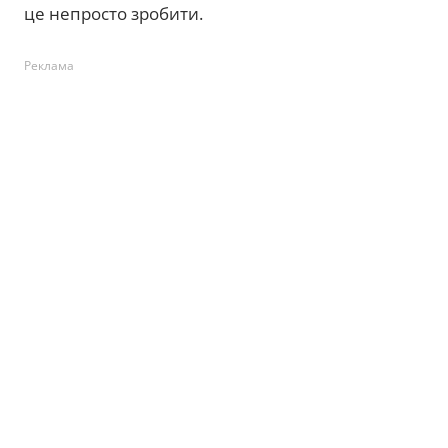
це непросто зробити.
Реклама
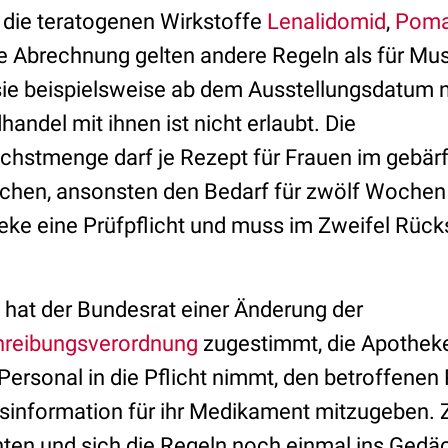
 die teratogenen Wirkstoffe
Lenalidomid
,
Poma
die Abrechnung gelten andere Regeln als für Mu
sie beispielsweise ab dem Ausstellungsdatum n
handel mit ihnen ist nicht erlaubt. Die
hstmenge darf je Rezept für Frauen im gebärf
ochen, ansonsten den Bedarf für zwölf Wochen 
heke eine Prüfpflicht und muss im Zweifel Rüc
hat der Bundesrat einer Änderung der
chreibungsverordnung
zugestimmt, die Apotheke
ersonal in die Pflicht nimmt, den betroffenen 
information für ihr Medikament mitzugeben. Zei
ten und sich die Regeln noch einmal ins Gedäc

EXERCISE DESCRIPTION
Whenever a line of the material holds the word "Regeln", copy it out.

TASK ANSWER
die Abrechnung gelten andere Regeln als für Mu
ten und sich die Regeln noch einmal ins Gedäc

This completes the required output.